Investor-state arbitration and Canadian mining
On December 1, 2013, Canada became the 150th state to ratify the Convention on the Settlement of Investment Disputes between States and Nationals of Other States (ICSID). It was a long time coming: the other members of the G7 all did so between 1966-71. This is a very important development for the Canadian mining industry. During an era of renewed resource nationalism in many countries where mining activity takes place, ICSID reduces the risks of investing abroad by providing an effective mechanism for the resolution of investor-state disputes.
International Centre for the Settlement of Investment Disputes (ICSID)
ICSID is widely considered to be the leading international arbitration institution devoted to investor-state dispute settlement. It is a unique mechanism in that it is insulated from national law and courts: any challenge to an ICSID award goes before an “annulment committee” constituted by ICSID, not before a national court. Also, countries that have ratified ICSID have committed to enforcing ICSID awards as if they were final judgments of their own courts. Finally, states have an important incentive to comply with awards issued under the rules of ICSID (a branch of the World Bank), since noncompliance could adversely affect the country’s borrowing ability with the IMF and the World Bank. Following Canada’s ratification of ICSID, Canadian mining companies now have access to this mechanism, as long as their investment is protected by an instrument in which they have agreed to ICSID arbitration, and the host state has also ratified the ICSID Convention.
Investments by Canadian mining companies in foreign countries may be protected by international investment agreements, such as Canada’s Foreign Investment Promotion and Protection Agreements (FIPA), or by investment chapters of bilateral free trade agreements or multilateral free trade agreements (such as Chapter Eleven of NAFTA). Protections may also be available under a contract with a host state or through the host state’s foreign investment legislation.

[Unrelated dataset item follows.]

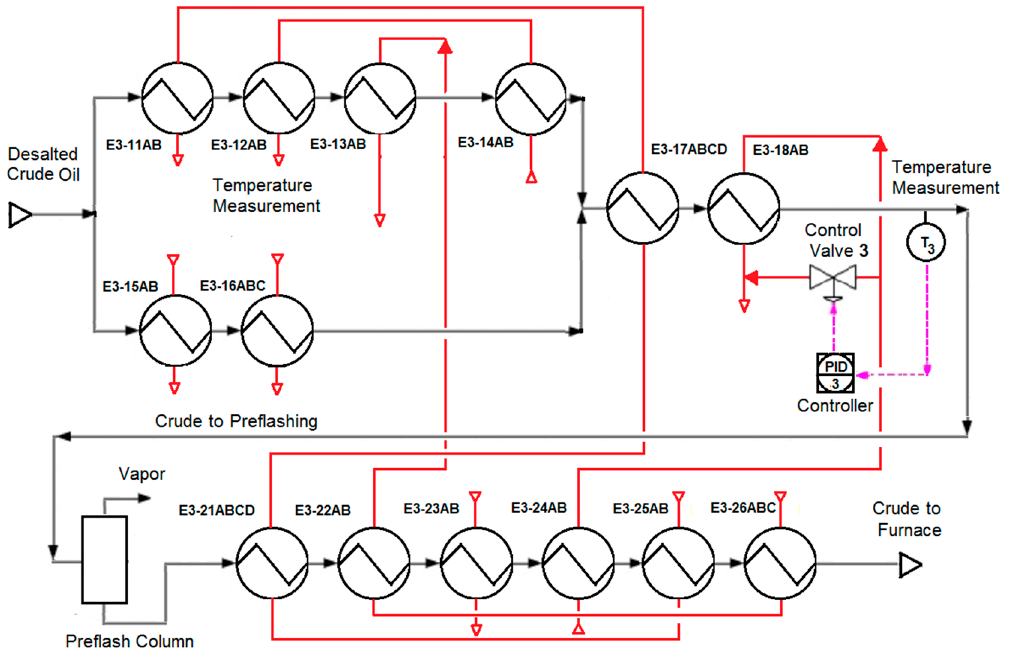
Figure 3. Scheme of the HEN with the PID control loop number 3.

Protection under Investment Treaties
Protection that is provided under investment treaties commonly includes protection against uncompensated expropriation, the guarantee of a minimum standard of treatment (either as specifically defined in the treaty or as understood under customary international law) and the guarantee of nondiscrimination (whether vis-à-vis nationals of the host state or nationals of others states). Several recent cases demonstrate the importance of these safeguards. For example, in 2012, the Canadian company Rusoro filed an arbitration against Venezuela under the CanadaVenezuela bilateral investment treaty (BIT) following the state’s nationalisation of the company’s gold mining concession. More recently, and taking advantage of Canada’s ratification of ICSID, the Canadian company Infinito Gold Ltd. filed an arbitration against Costa Rica under the CanadaCosta Rica BIT and the ICSID Convention, alleging mistreatment by the state of the company’s mining project. While the outcome of these pending cases is unknown, all of the claiming companies are likely happier to be before an international arbitral tribunal applying international investment-protection standards rather than before the national courts of the host state applying the local law.
Protection under a Contract
Mining companies can also provide for investment protection in their contracts with foreign states. Such tailormade instruments are only effective, however, if they are insulated against changes in domestic law. This can be achieved by including a “legal stability” clause and selecting neutral law or international law to govern the contract. A valid and effective arbitration clause needs to be included as well. A recent example of an investor-state case under a contract involves Canada’s Brilliant Resources’ claim against Equatorial Guinea. The company alleges that the state failed to provide certain mining concessions that were due to its subsidiary Ivory Resources in exchange for the exploration work that it did in the country. By providing for international arbitration in the contract, the company has avoided the local courts of the host state for the resolution of this dispute.
Advice for Canadian Mining Companies
The best way to mitigate the risk of resource nationalism is to combine solid substantive protections with the procedural safeguards of ICSID arbitration. At a minimum, Canadian mining companies should insist on arbitration clauses in their contracts with foreign states. Where possible, they should incorporate ICSID arbitration rules, and also structure their investment so as to be protected by an investment treaty. Because the specifics relating to these matters are complex, and beyond the scope of this column, it is best to seek specialized legal advice in respect of any particular transaction or dispute.